By learning early, children can start understanding how money works and how to build a healthy relationship with it, establishing a foundation of financial literacy that they’ll take into their adult life.
Lynn Gobert, a nationally certified credit counselor at Pelican State Credit Union, says that “children are like ‘education sponges’ in the first five to six years of their lives. They can easily be taught to speak foreign languages, play musical instruments and even make sound financial decisions at this early age. In regard to developing those skills, the first financial skills that are usually introduced are saving and managing money.”
Teaching kids about finances gives them the skills and knowledge to make informed decisions about managing money. This can have a crucial impact on their future as they learn how to budget, understand credit and debt, and avoid catastrophic financial mistakes.
Teaching kids money-saving tips offers plenty of benefits that can polish their life skills early on.
Teaching kids how to save money will show them that money is not easy to earn. This helps them develop a stronger understanding of the value of money and make more responsible decisions when it comes to spending it.

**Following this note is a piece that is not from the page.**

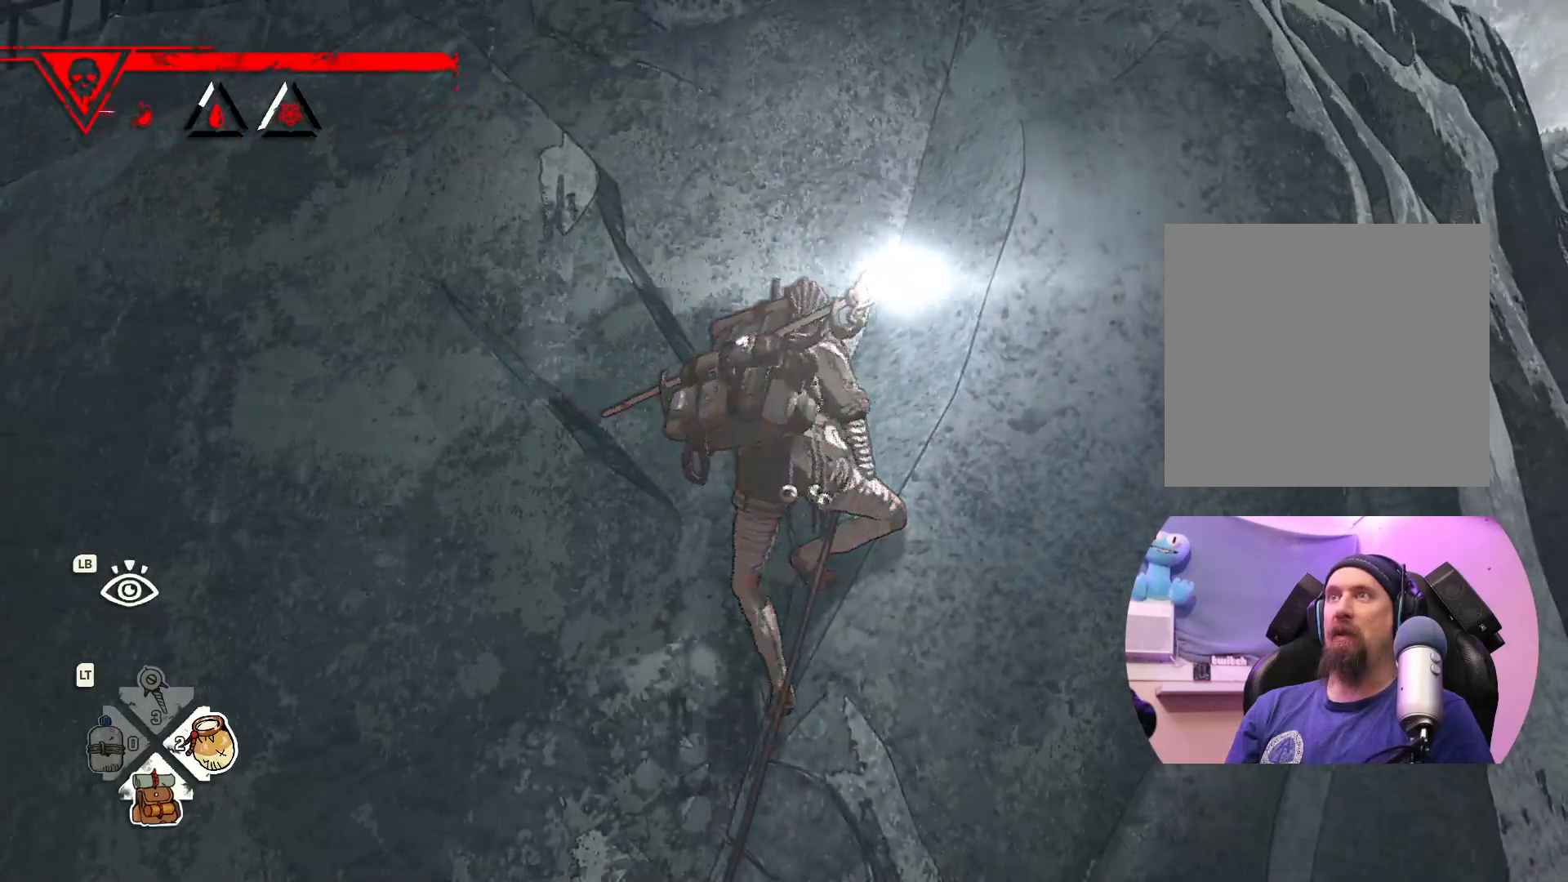
{"buttons": [], "left_stick": "center", "right_stick": "center", "events": []}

One of the main fundamentals of saving money is having children consistently put aside some of their money, like pocket money. Such behavior can be extended to their lifestyle, as it trains them to be disciplined about saving money and other activities.
Kids who adopt saving habits in their early years are more likely to continue saving when they grow up. They will learn not to waste money on useless things and instead focus on more effective money habits such as budgeting, investing, and planning for the future.
Financial independence is a daunting goal for anyone, especially for younger people. Learning to save from a young age allows kids to be more responsible and independent. Not only with money but other things in life, they will learn to delay gratification and wait for something they want. For example, instead of rushing to their parents for something they want, they will learn to save up and buy it with their own money.
The combination of learning the value of money, discipline, and responsibility develops kids' money management abilities, which is one of the crucial skills everyone needs to master. Such a mindset will keep them safe and away from unnecessary debt and credit-related issues in the future.
Preparing for unexpected emergencies is usually a costly tough lesson for most people. Learning to save money will teach kids the importance of having some money aside as a financial safety net. Such understanding can be developed at an early age. For example, if their bike breaks, they can use their saved money to fix it instead of asking for money from their parents.
Whether it's a new bike or a college education, saving money helps kids learn how to set goals and prepare to achieve them.
As explained, teaching kids money-saving tips is important, but when should you start?
The timing of when to start depends on the child's developmental stage and readiness. Here are some general guidelines:
At this early age, the best practice is to introduce the concept of money and familiarize kids with money as a medium of exchange for goods and services. Parents can start engaging with their kids in simple activities such as counting and sorting coins. They can also use role play to simplify the process of using money, such as using a toy store to teach kids the buying and selling concepts.
By age 6 or 9, kids start to engage in more advanced money-related activities. At this age, parents can start giving kids some money, such as a weekly allowance, to teach them how to manage money, learn the basics of budgeting, and allocate funds for spending and saving. They can also start talking to kids about the importance of credit and debt.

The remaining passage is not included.